Posted By: Team_Cat_Fever

Re: TMS-20 Building female mold - 03/17/09 05:21 PM

Originally Posted by Undecided
That actually made me really chuckle.


Your boat was one of the test subjects. I use to have the pic,I think Mike Krantz took it. Capt. Kirk doing wheelies with undecided,with the mast stuck between girders.THAT made me chuckle.
Posted By: ThunderMuffin

Re: TMS-20 Building female mold - 03/17/09 05:22 PM

That actually explains a lot of things with that mast :P

Posted By: Team_Cat_Fever

Re: TMS-20 Building female mold - 03/17/09 05:23 PM

Says alot that it's still in one piece, it's a goodie.
Posted By: ThunderMuffin

Re: TMS-20 Building female mold - 03/17/09 05:25 PM

Its heavy.

Posted By: TheManShed

Re: TMS-20 Building female mold - 03/17/09 05:25 PM

Depends on the wind. But good point I usually have ahold of main sheet. I never lost a boat that way.....but go to "Don't Ask Me How I Know" I did lose a boat once of off Captiva Island with two ladies on it. I was able to catch it for very good reasons. They were buying drinks for the captain.
Posted By: Jake

Re: TMS-20 Building female mold - 03/17/09 06:27 PM

Originally Posted by pepin
Originally Posted by TheManShed
Still trying to figure how to right a tri.
With outside help you right them by pulling the front over the rear, aka front to back instead of side to side with a "normal" boat. The rear usually have less buoyancy than the front, especially if the amas are not going all the way back. You need a safety boat with a big engine and quick reactions to keep everything inline while pulling.

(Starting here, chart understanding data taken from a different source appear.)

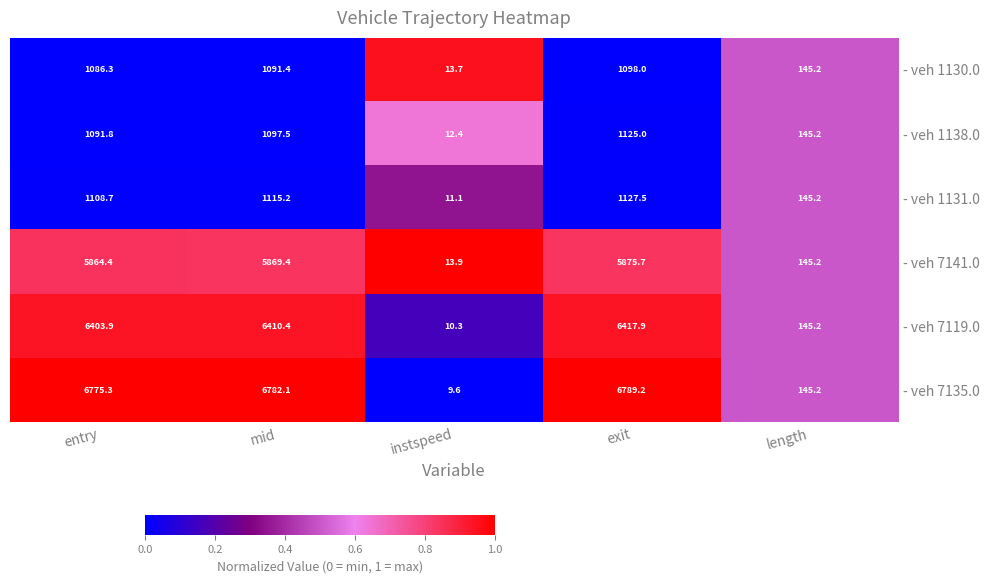

Which category has the lowest value across all series?

instspeed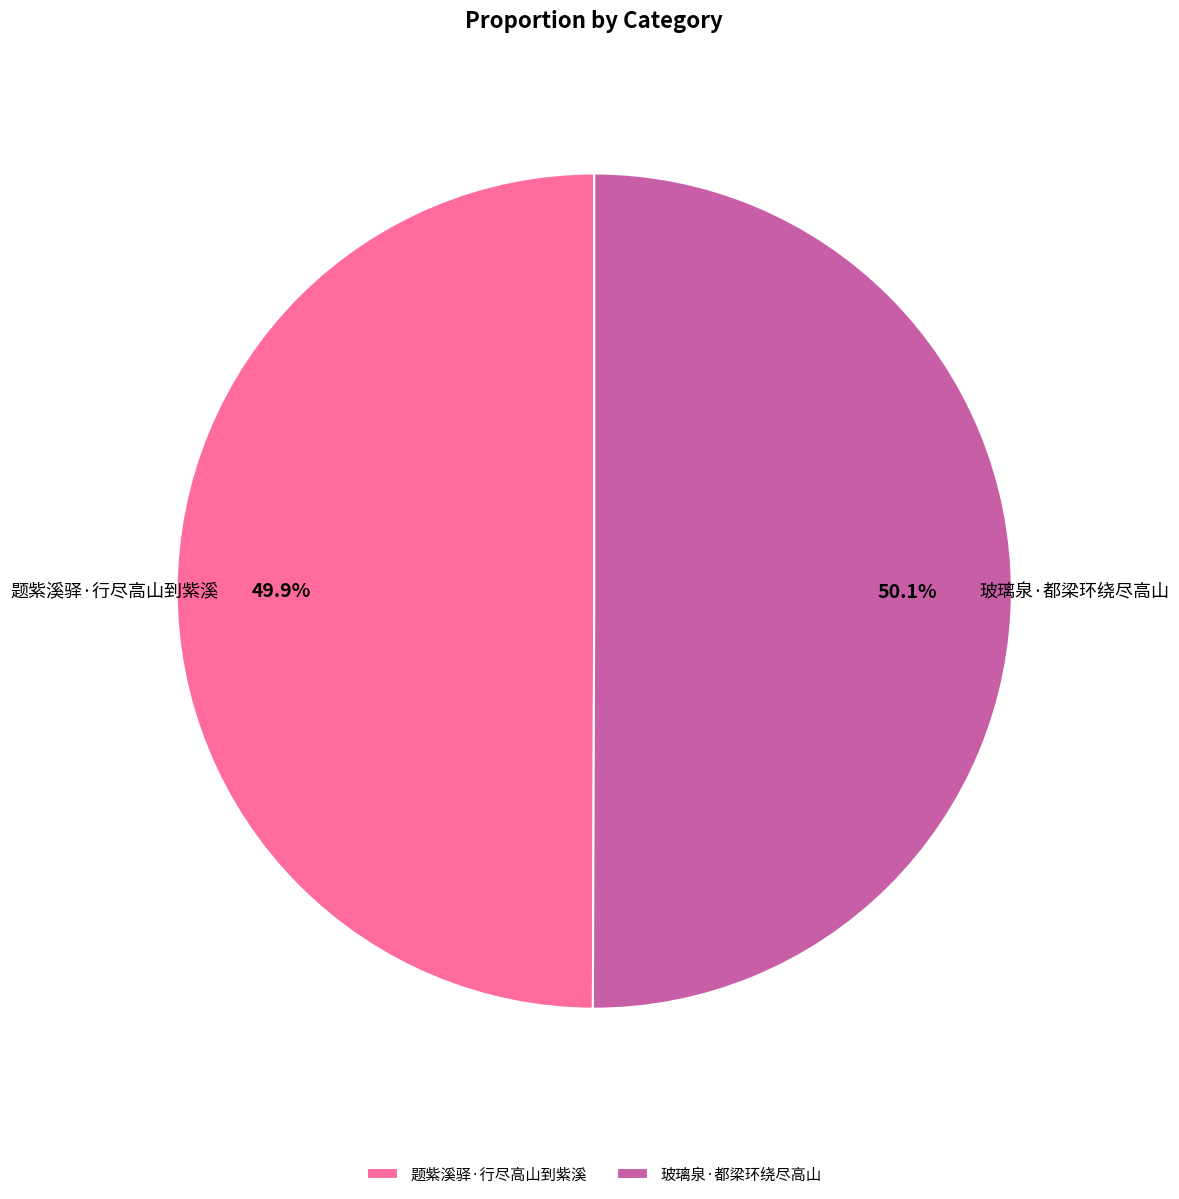

To the nearest percent, what portion does 题紫溪驿·行尽高山到紫溪 represent?

50%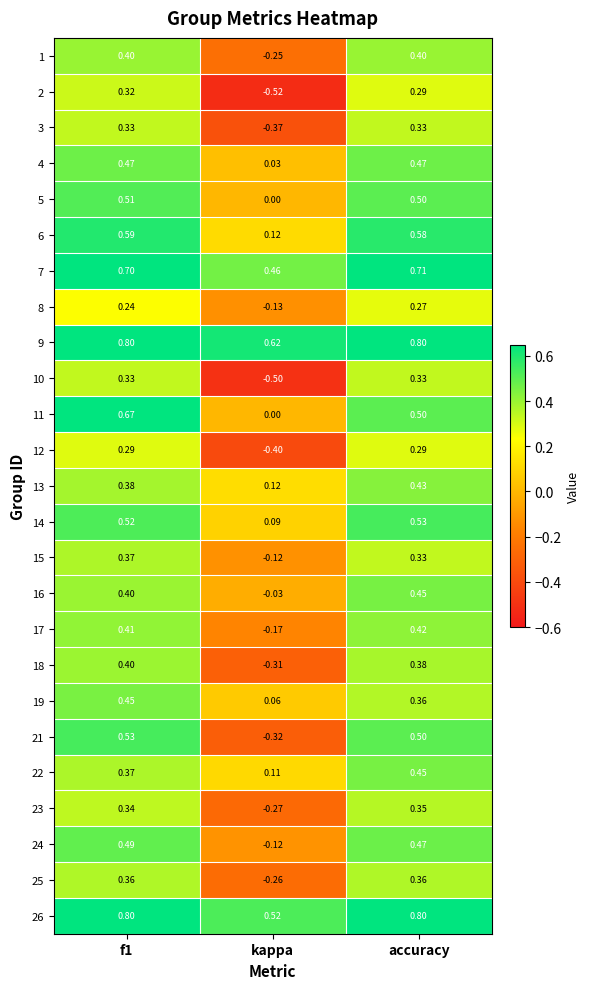

Is the value of 22 at accuracy greater than the value of 21 at kappa?

Yes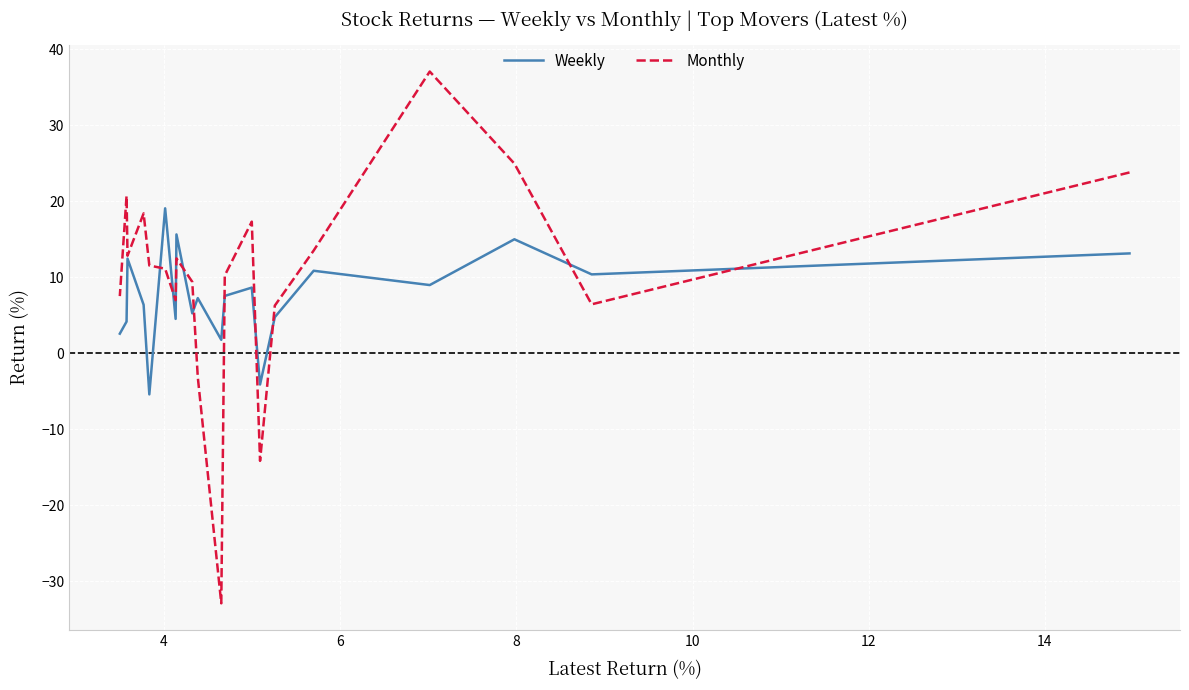

How many lines are shown in the chart?

2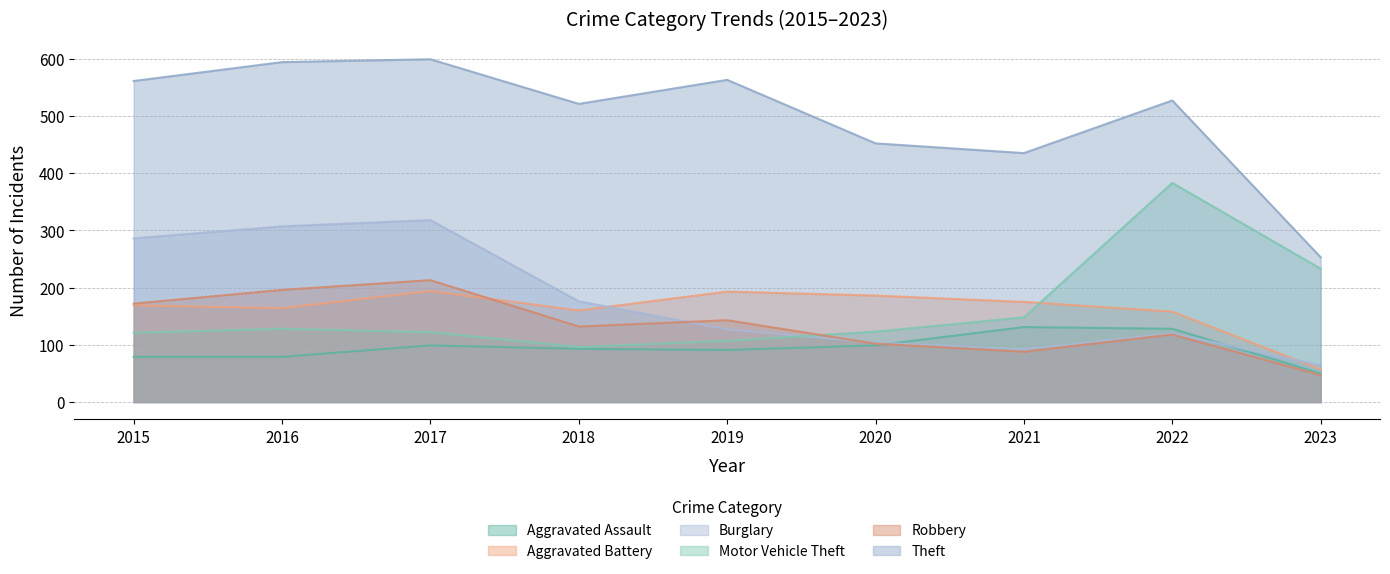

What are all the series names shown in the legend?

Aggravated Assault, Aggravated Battery, Burglary, Motor Vehicle Theft, Robbery, Theft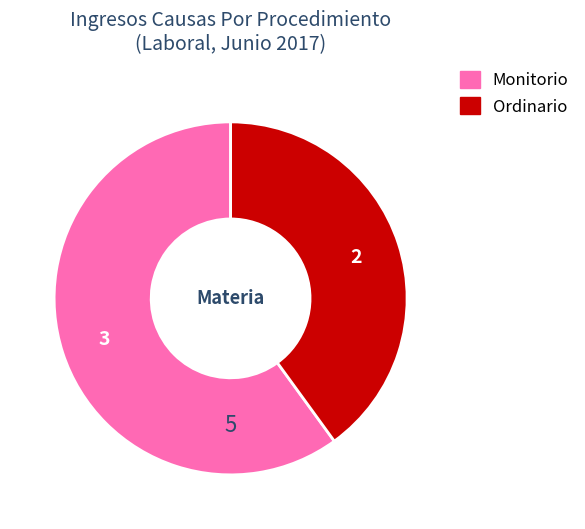

Is the sum of Ordinario and Monitorio greater than half?

Yes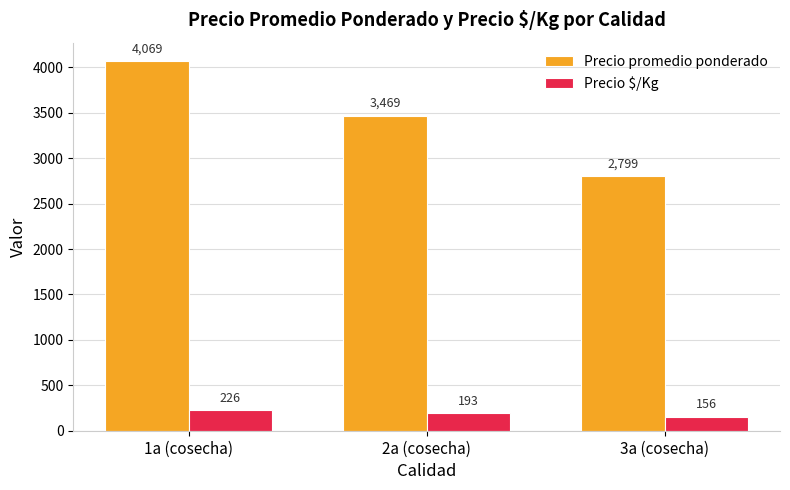

Which series has the largest range (max minus min)?

Precio promedio ponderado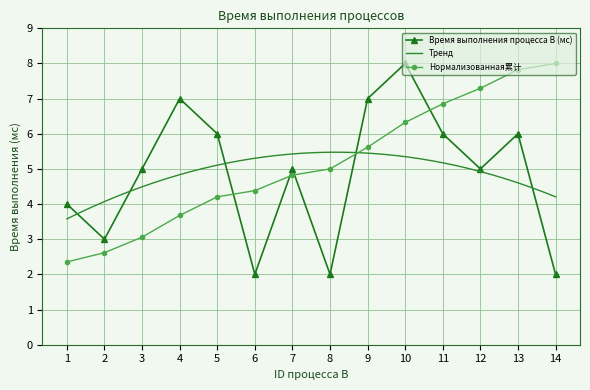

List the labels in order of value, largest first.

10, 4, 9, 5, 11, 13, 3, 7, 12, 1, 2, 6, 8, 14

Without outside help on a small tri you flood an amas, so it sinks but keep some buoyancy, right the boat side to side so it is right way up but with a partially sunk amas, and then empty the water by sailing as quick as possible. Works on a Weta, a 14' tri, not sure if it is really applicable to something 20' long.


I think righting it nose over stern has a lot do with the sails (assuming that the rig is intact). If the boat is inverted and you tow it forward, the boat will just move forward in the water. If you tow it backwards, the sails will have a lot of traction in the water and help the boat rotate.

On the scale we're talking about here, however, I think having some permanent buoyancy in the rig, sinking, and refloating an ama would be more achievable and less violent to the boat in this case.